BEGIN DATA FOR PROCESSING
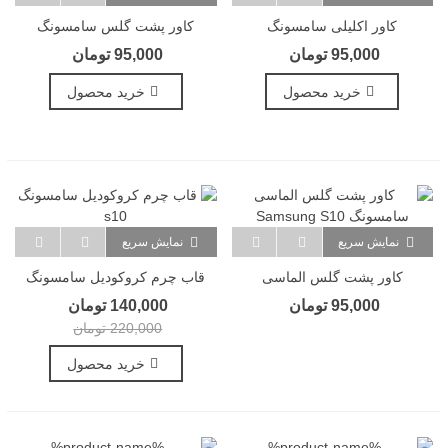
کاور اکلیلی سامسونگ
کاور پشت گلس سامسونگ
Samsung S10
Samsung S10
95,000 تومان
95,000 تومان
خرید محصول
خرید محصول
نمایش سریع
نمایش سریع
کاور پشت گلس الماسی
قاب چرم کروکودیل سامسونگ
سامسونگ Samsung S10
S10
95,000 تومان
140,000 تومان
220,000 تومان
خرید محصول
END DATA FOR PROCESSING
## WHAT YOU SHOULD DO
An exact copy of the entries, minus the pictures, is what to return.

## WRITTEN ANSWER
کاور اکلیلی سامسونگ
کاور پشت گلس سامسونگ
Samsung S10
Samsung S10
95,000 تومان
95,000 تومان
خرید محصول
خرید محصول
نمایش سریع
نمایش سریع
کاور پشت گلس الماسی
قاب چرم کروکودیل سامسونگ
سامسونگ Samsung S10
S10
95,000 تومان
140,000 تومان
220,000 تومان
خرید محصول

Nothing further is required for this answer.